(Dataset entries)
---*---

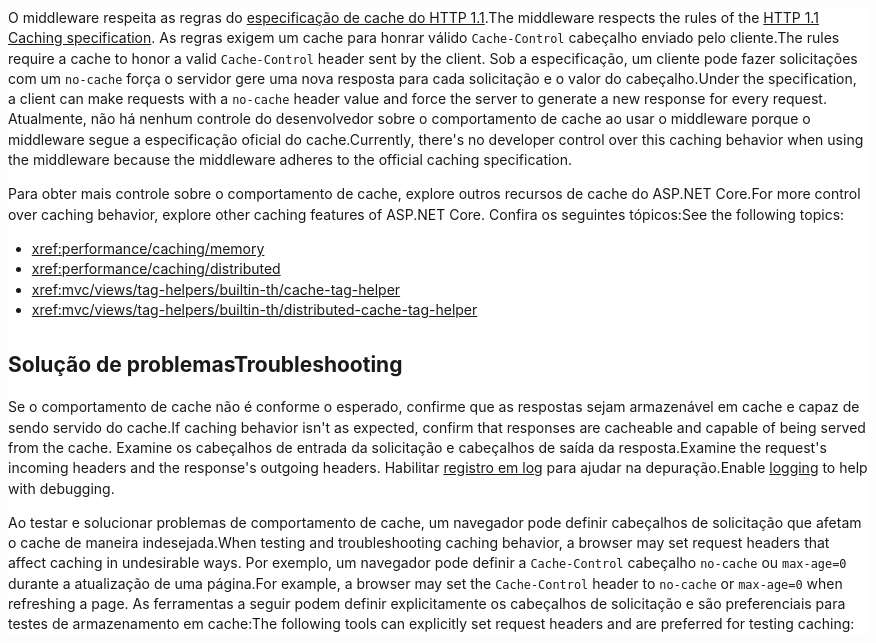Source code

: <span data-ttu-id="c120a-196">O middleware respeita as regras do [especificação de cache do HTTP 1.1](https://tools.ietf.org/html/rfc7234#section-5.2).</span><span class="sxs-lookup"><span data-stu-id="c120a-196">The middleware respects the rules of the [HTTP 1.1 Caching specification](https://tools.ietf.org/html/rfc7234#section-5.2).</span></span> <span data-ttu-id="c120a-197">As regras exigem um cache para honrar válido `Cache-Control` cabeçalho enviado pelo cliente.</span><span class="sxs-lookup"><span data-stu-id="c120a-197">The rules require a cache to honor a valid `Cache-Control` header sent by the client.</span></span> <span data-ttu-id="c120a-198">Sob a especificação, um cliente pode fazer solicitações com um `no-cache` força o servidor gere uma nova resposta para cada solicitação e o valor do cabeçalho.</span><span class="sxs-lookup"><span data-stu-id="c120a-198">Under the specification, a client can make requests with a `no-cache` header value and force the server to generate a new response for every request.</span></span> <span data-ttu-id="c120a-199">Atualmente, não há nenhum controle do desenvolvedor sobre o comportamento de cache ao usar o middleware porque o middleware segue a especificação oficial do cache.</span><span class="sxs-lookup"><span data-stu-id="c120a-199">Currently, there's no developer control over this caching behavior when using the middleware because the middleware adheres to the official caching specification.</span></span>

<span data-ttu-id="c120a-200">Para obter mais controle sobre o comportamento de cache, explore outros recursos de cache do ASP.NET Core.</span><span class="sxs-lookup"><span data-stu-id="c120a-200">For more control over caching behavior, explore other caching features of ASP.NET Core.</span></span> <span data-ttu-id="c120a-201">Confira os seguintes tópicos:</span><span class="sxs-lookup"><span data-stu-id="c120a-201">See the following topics:</span></span>

* <xref:performance/caching/memory>
* <xref:performance/caching/distributed>
* <xref:mvc/views/tag-helpers/builtin-th/cache-tag-helper>
* <xref:mvc/views/tag-helpers/builtin-th/distributed-cache-tag-helper>

## <a name="troubleshooting"></a><span data-ttu-id="c120a-202">Solução de problemas</span><span class="sxs-lookup"><span data-stu-id="c120a-202">Troubleshooting</span></span>

<span data-ttu-id="c120a-203">Se o comportamento de cache não é conforme o esperado, confirme que as respostas sejam armazenável em cache e capaz de sendo servido do cache.</span><span class="sxs-lookup"><span data-stu-id="c120a-203">If caching behavior isn't as expected, confirm that responses are cacheable and capable of being served from the cache.</span></span> <span data-ttu-id="c120a-204">Examine os cabeçalhos de entrada da solicitação e cabeçalhos de saída da resposta.</span><span class="sxs-lookup"><span data-stu-id="c120a-204">Examine the request's incoming headers and the response's outgoing headers.</span></span> <span data-ttu-id="c120a-205">Habilitar [registro em log](xref:fundamentals/logging/index) para ajudar na depuração.</span><span class="sxs-lookup"><span data-stu-id="c120a-205">Enable [logging](xref:fundamentals/logging/index) to help with debugging.</span></span>

<span data-ttu-id="c120a-206">Ao testar e solucionar problemas de comportamento de cache, um navegador pode definir cabeçalhos de solicitação que afetam o cache de maneira indesejada.</span><span class="sxs-lookup"><span data-stu-id="c120a-206">When testing and troubleshooting caching behavior, a browser may set request headers that affect caching in undesirable ways.</span></span> <span data-ttu-id="c120a-207">Por exemplo, um navegador pode definir a `Cache-Control` cabeçalho `no-cache` ou `max-age=0` durante a atualização de uma página.</span><span class="sxs-lookup"><span data-stu-id="c120a-207">For example, a browser may set the `Cache-Control` header to `no-cache` or `max-age=0` when refreshing a page.</span></span> <span data-ttu-id="c120a-208">As ferramentas a seguir podem definir explicitamente os cabeçalhos de solicitação e são preferenciais para testes de armazenamento em cache:</span><span class="sxs-lookup"><span data-stu-id="c120a-208">The following tools can explicitly set request headers and are preferred for testing caching:</span></span>
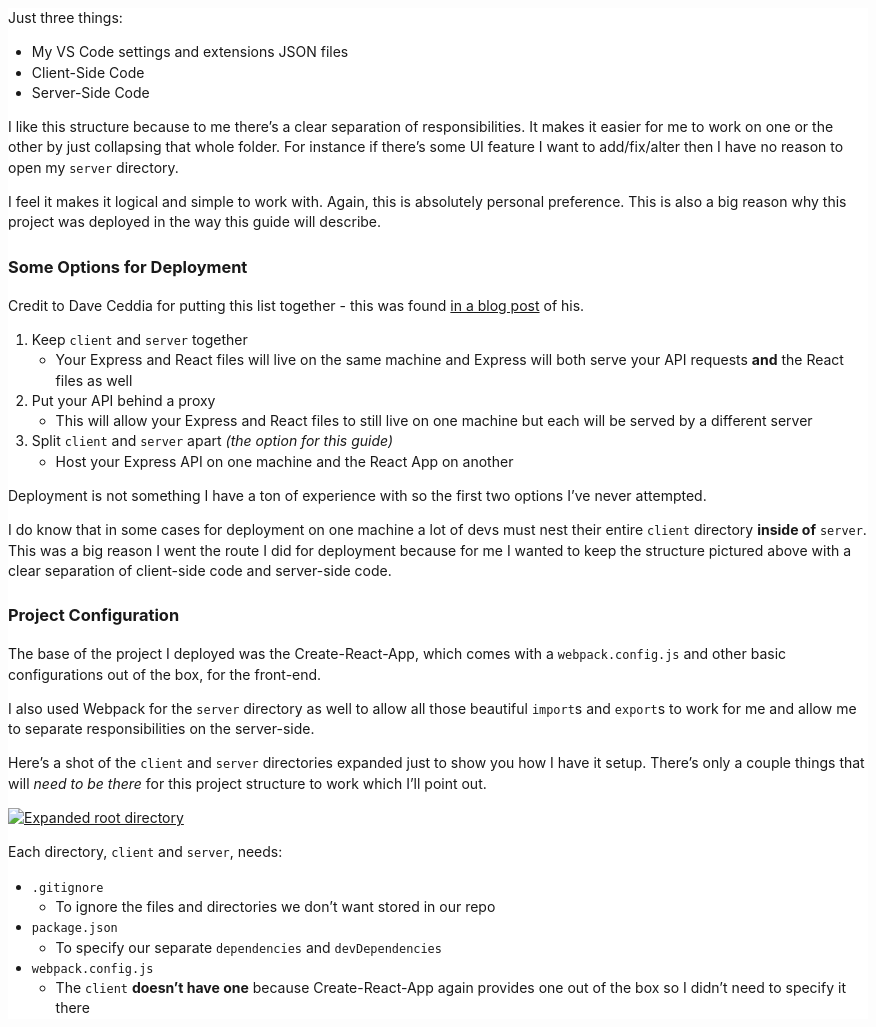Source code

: Just three things:

- My VS Code settings and extensions JSON files
- Client-Side Code
- Server-Side Code

I like this structure because to me there’s a clear separation of responsibilities. It makes it easier for me to work on one or the other by just collapsing that whole folder. For instance if there’s some UI feature I want to add/fix/alter then I have no reason to open my `server` directory.

I feel it makes it logical and simple to work with. Again, this is absolutely personal preference. This is also a big reason why this project was deployed in the way this guide will describe.

### [](#some-options-for-deployment)**Some Options for Deployment**

Credit to Dave Ceddia for putting this list together - this was found [in a blog post](https://daveceddia.com/deploy-react-express-app-heroku/) of his.

1.  Keep `client` and `server` together
    - Your Express and React files will live on the same machine and Express will both serve your API requests **and** the React files as well
2.  Put your API behind a proxy
    - This will allow your Express and React files to still live on one machine but each will be served by a different server
3.  Split `client` and `server` apart _(the option for this guide)_
    - Host your Express API on one machine and the React App on another

Deployment is not something I have a ton of experience with so the first two options I’ve never attempted.

I do know that in some cases for deployment on one machine a lot of devs must nest their entire `client` directory **inside of** `server`. This was a big reason I went the route I did for deployment because for me I wanted to keep the structure pictured above with a clear separation of client-side code and server-side code.

### [](#project-configuration)**Project Configuration**

The base of the project I deployed was the Create-React-App, which comes with a `webpack.config.js` and other basic configurations out of the box, for the front-end.

I also used Webpack for the `server` directory as well to allow all those beautiful `import`s and `export`s to work for me and allow me to separate responsibilities on the server-side.

Here’s a shot of the `client` and `server` directories expanded just to show you how I have it setup. There’s only a couple things that will _need to be there_ for this project structure to work which I’ll point out.

[![Expanded root directory](https://res.cloudinary.com/practicaldev/image/fetch/s--K1tSNzwe--/c_limit%2Cf_auto%2Cfl_progressive%2Cq_auto%2Cw_880/https://dev-to-uploads.s3.amazonaws.com/i/n4igseg6h83wfz3vyzwv.png)](https://res.cloudinary.com/practicaldev/image/fetch/s--K1tSNzwe--/c_limit%2Cf_auto%2Cfl_progressive%2Cq_auto%2Cw_880/https://dev-to-uploads.s3.amazonaws.com/i/n4igseg6h83wfz3vyzwv.png)

Each directory, `client` and `server`, needs:

- `.gitignore`
  - To ignore the files and directories we don’t want stored in our repo
- `package.json`
  - To specify our separate `dependencies` and `devDependencies`
- `webpack.config.js`
  - The `client` **doesn’t have one** because Create-React-App again provides one out of the box so I didn’t need to specify it there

---*---

§ Exercise directions
Pull out every line of the records above that contains the word "options".

§ Reply to the exercise
### [](#some-options-for-deployment)**Some Options for Deployment**
Deployment is not something I have a ton of experience with so the first two options I’ve never attempted.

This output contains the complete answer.